If You’ve Never Traded, Here Are the Basics on Placing a Trade. If you have had a demo account, you should be somewhat familiar with trading and the site’s functionality. Once you fund the account, you will see several tabs. The most common are:

  • Account: Summary, Balance, Account holdings/position, Activity, etc.
  • Trade: Stocks/options, order status, etc.
  • Research: Charts, Screener, Ratings, etc.

Once you play with these options, they should be self-explanatory.

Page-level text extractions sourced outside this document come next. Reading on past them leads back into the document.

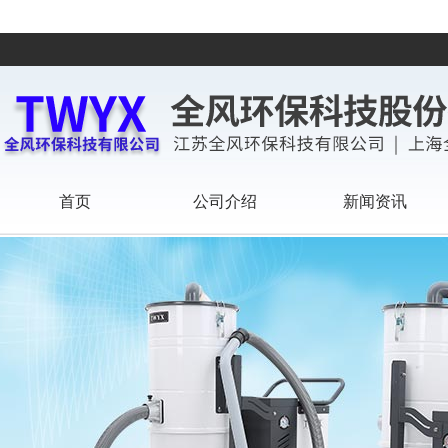
首页
公司介绍
新闻资讯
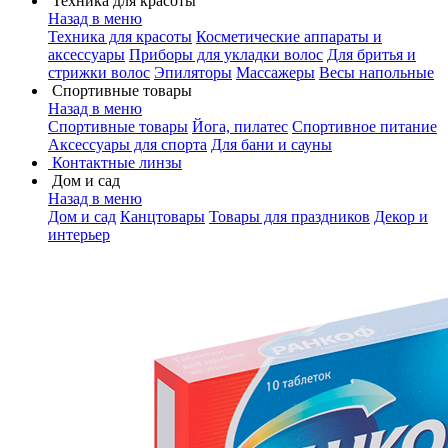
Техника для красоты
Назад в меню
Техника для красоты
Косметические аппараты и
аксессуары
Приборы для укладки волос
Для бритья и
стрижки волос
Эпиляторы
Массажеры
Весы напольные
Спортивные товары
Назад в меню
Спортивные товары
Йога, пилатес
Спортивное питание
Аксессуары для спорта
Для бани и сауны
Контактные линзы
Дом и сад
Назад в меню
Дом и сад
Канцтовары
Товары для праздников
Декор и
интерьер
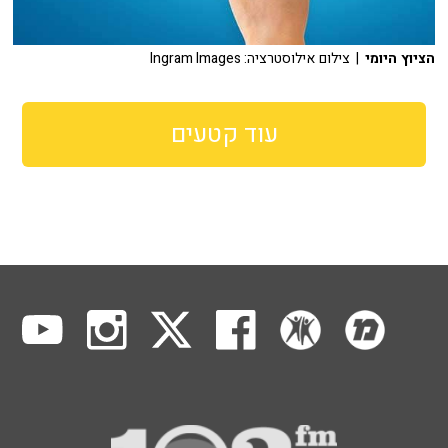
הציוץ היומי
| צילום אילוסטרציה: Ingram Images
עוד קטעים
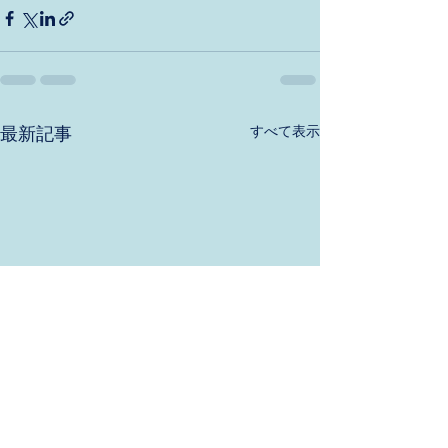
すべて表示
最新記事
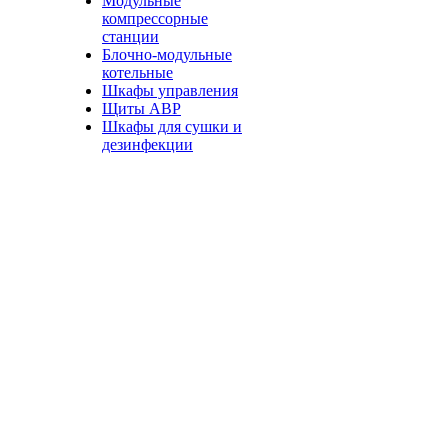
Модульные
компрессорные
станции
Блочно-модульные
котельные
Шкафы управления
Щиты АВР
Шкафы для сушки и
дезинфекции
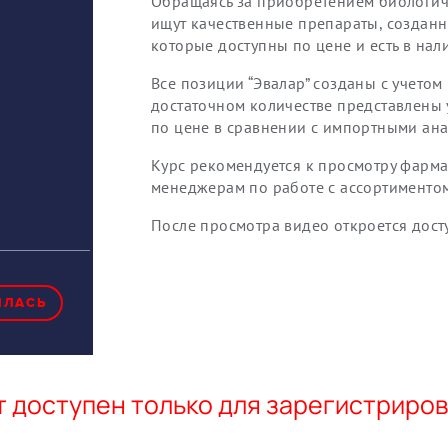
Обращаясь за приобретением биологич
ищут качественные препараты, создан
которые доступны по цене и есть в нали
Все позиции “Эвалар” созданы с учетом
достаточном количестве представлены
по цене в сравнении с импортными ана
Курс рекомендуется к просмотру фарма
менеджерам по работе с ассортиментом
После просмотра видео откроется дост
ИЛАСЬ
 доступен только для зарегистриро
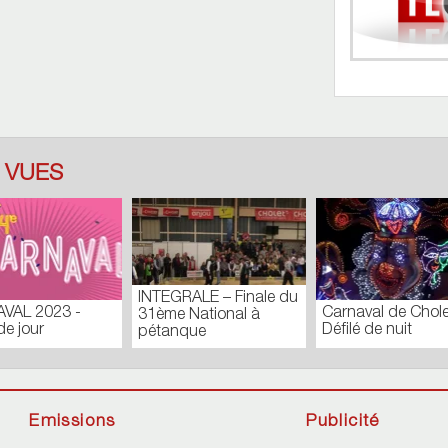
 VUES
TOUR DES
CONSEIL
Journal du Lundi 27
COMMUNES_N171
EXTRAOR
Août 2018
Batistyl
FÉVRIER
Emissions
Publicité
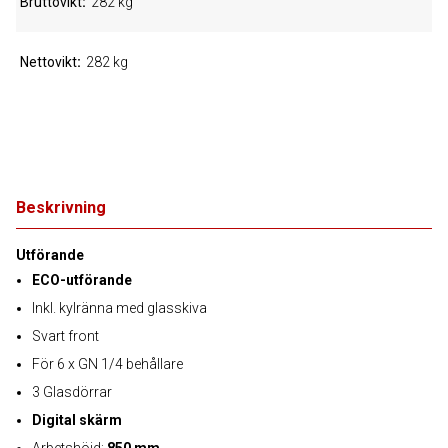
Bruttovikt
282 kg
Nettovikt
282 kg
Beskrivning
Utförande
ECO-utförande
Inkl. kylränna med glasskiva
Svart front
För 6 x GN 1/4 behållare
3 Glasdörrar
Digital skärm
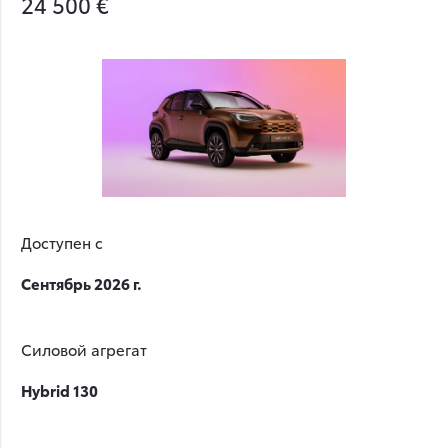
24 500 €
Доступен с
Сентябрь 2026 г.
Силовой агрегат
Hybrid 130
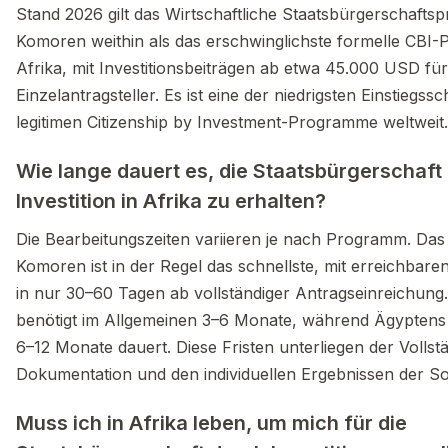
Stand 2026 gilt das Wirtschaftliche Staatsbürgerschaft
Komoren weithin als das erschwinglichste formelle CBI
Afrika, mit Investitionsbeiträgen ab etwa 45.000 USD für
Einzelantragsteller. Es ist eine der niedrigsten Einstiegssc
legitimen Citizenship by Investment-Programme weltweit.
Wie lange dauert es, die Staatsbürgerschaft
Investition in Afrika zu erhalten?
Die Bearbeitungszeiten variieren je nach Programm. Da
Komoren ist in der Regel das schnellste, mit erreichba
in nur 30–60 Tagen ab vollständiger Antragseinreichung.
benötigt im Allgemeinen 3–6 Monate, während Ägypten
6–12 Monate dauert. Diese Fristen unterliegen der Vollstä
Dokumentation und den individuellen Ergebnissen der So
Muss ich in Afrika leben, um mich für die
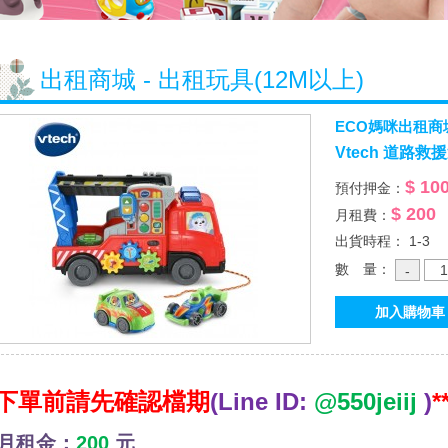
出租商城 - 出租玩具(12M以上)
ECO媽咪出租商
Vtech 道路
$ 10
預付押金：
$ 200
月租費：
出貨時程： 1-3
數 量：
*下單前請先確認檔期
(Line ID:
@550jeiij
)
*
月租金：
200
元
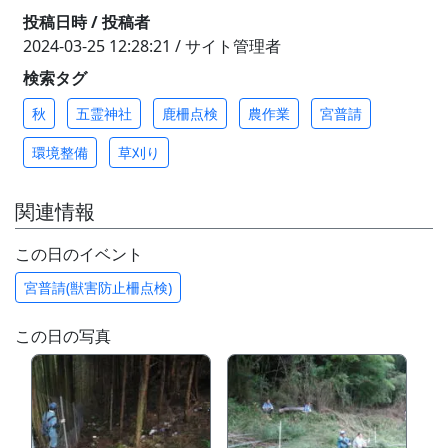
投稿日時 / 投稿者
2024-03-25 12:28:21 / サイト管理者
検索タグ
秋
五霊神社
鹿柵点検
農作業
宮普請
環境整備
草刈り
関連情報
この日のイベント
宮普請(獣害防止柵点検)
この日の写真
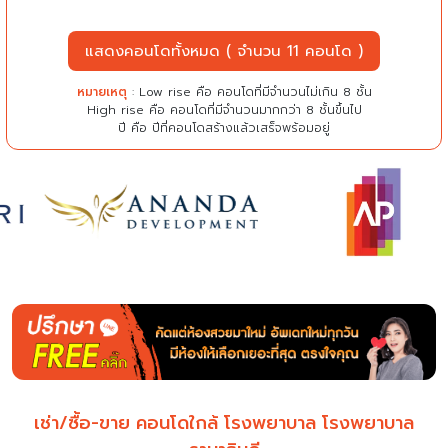
แสดงคอนโดทั้งหมด ( จำนวน 11 คอนโด )
หมายเหตุ
: Low rise คือ คอนโดที่มีจำนวนไม่เกิน 8 ชั้น
High rise คือ คอนโดที่มีจำนวนมากกว่า 8 ชั้นขึ้นไป
ปี คือ ปีที่คอนโดสร้างแล้วเสร็จพร้อมอยู่
เช่า/ซื้อ-ขาย คอนโดใกล้ โรงพยาบาล โรงพยาบาล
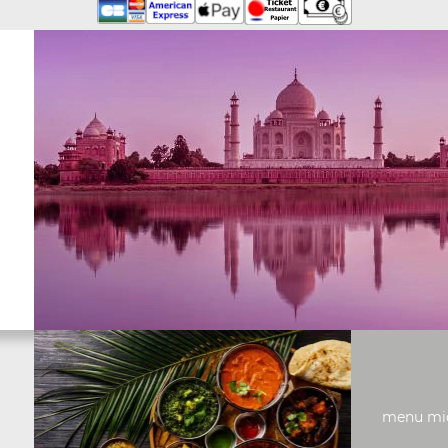
menu midi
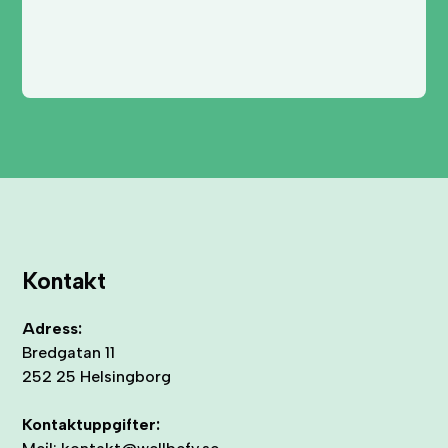
Kontakt
Adress:
Bredgatan 11
252 25 Helsingborg
Kontaktuppgifter:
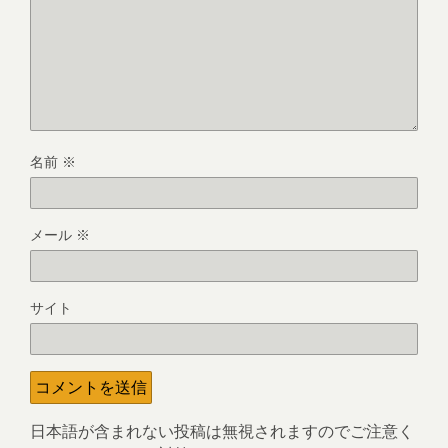
名前
※
メール
※
サイト
日本語が含まれない投稿は無視されますのでご注意く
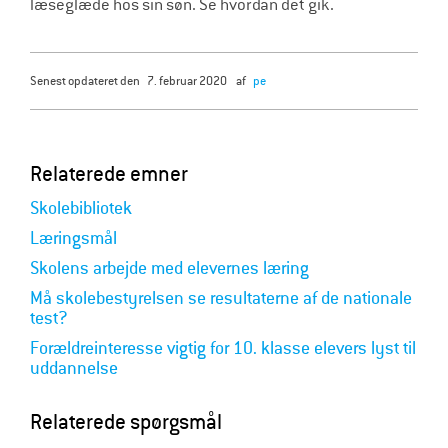
læseglæde hos sin søn. Se hvordan det gik.
senest opdateret den
7. februar 2020
af
pe
Relaterede emner
Skolebibliotek
Læringsmål
Skolens arbejde med elevernes læring
Må skolebestyrelsen se resultaterne af de nationale
test?
Forældreinteresse vigtig for 10. klasse elevers lyst til
uddannelse
Relaterede spørgsmål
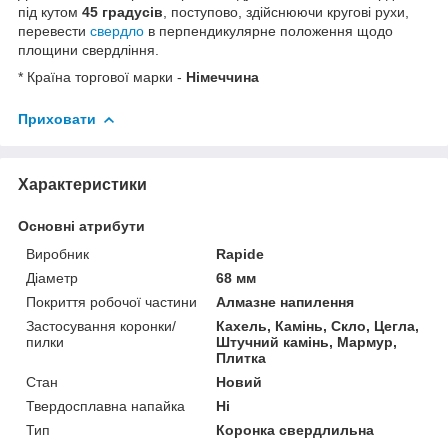
під кутом
45 градусів
, поступово, здійснюючи кругові рухи,
перевести
свердло
в перпендикулярне положення щодо
площини свердління.
* Країна торгової марки -
Німеччина
Приховати
Характеристики
Основні атрибути
Виробник
Rapide
Діаметр
68 мм
Покриття робочої частини
Алмазне напилення
Застосування коронки/
Кахель, Камінь, Скло, Цегла,
пилки
Штучний камінь, Мармур,
Плитка
Стан
Новий
Твердосплавна напайка
Ні
Тип
Коронка свердлильна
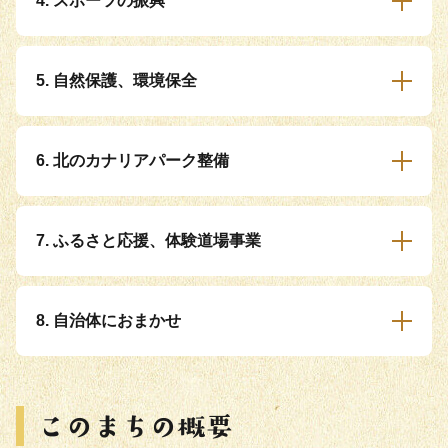
4. スポーツの振興
5. 自然保護、環境保全
6. 北のカナリアパーク整備
7. ふるさと応援、体験道場事業
8. 自治体におまかせ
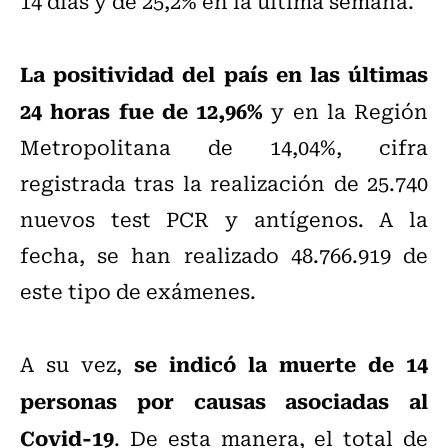
14 días y de 25,2% en la última semana.
La positividad del país en las últimas
24 horas fue de 12,96%
y en la Región
Metropolitana de 14,04%, cifra
registrada tras la realización de 25.740
nuevos test PCR y antígenos. A la
fecha, se han realizado 48.766.919 de
este tipo de exámenes.
se indicó la muerte de 14
A su vez,
personas por causas asociadas al
Covid-19
. De esta manera, el total de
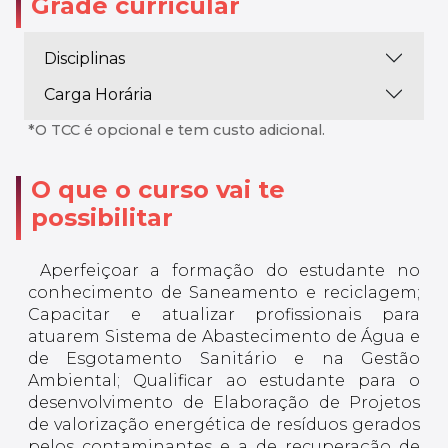
Grade curricular
Disciplinas
Carga Horária
*O TCC é opcional e tem custo adicional.
O que o curso vai te
possibilitar
Aperfeiçoar a formação do estudante no
conhecimento de Saneamento e reciclagem;
Capacitar e atualizar profissionais para
atuarem Sistema de Abastecimento de Água e
de Esgotamento Sanitário e na Gestão
Ambiental; Qualificar ao estudante para o
desenvolvimento de Elaboração de Projetos
de valorização energética de resíduos gerados
pelos contaminantes e a de recuperação de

Four Most Common Order Types

  1. Market Order: An order to buy or sell a security at the current market price. This type of order guarantees that the order will be executed but does not guarantee the execution price. A market order generally will execute between the current bid (for a sell order) or ask (for a buy order) price. This may be different from the last traded price you see, but it should be close to that. If you like the stock at the current price and want to own it without penny-pinching, this is the order you want to place.
  2. Limit Order: An order to buy or sell a security at a specific price. If you submit a limit order to buy a stock for $50, this trade will only get executed at $50 or lower. If the current price of the stock is $50.11, the trade will not be executed. This is an ideal trade when you are not in front of your computer. You can place a limit order and forget about it. If the order gets executed, your broker will most likely email you. You can do the same with a sell order. If you own a stock and you put the order to sell at $50, you will only sell that security at $50 or more.
  3. Stop Loss Order: This type of order is usually placed to avoid further loss. It’s the price you usually want to get out at. For example, if you currently own the stock at $113, but you want to get out if the price starts to fall below $100, you would place the order to sell at $100. When the stock reaches this price, the order is executed (the actual price you sell may be a few cents above or below due to market fluctuation). As the name implies, you are stopping further loss.
  4. Stop Buy Order: An order that is placed at a stop price above the current market price. This order is generally placed when the stock is fluctuating at a certain price level but has not had a breakthrough. However, once you know there is a breakthrough, you anticipate the stock going much higher. For example, if the stock is fluctuating between $40-$50, but you expect it to start an uptrend, you might put a stop buy at $52. If the stock starts to cross up and above $52, your order will get executed.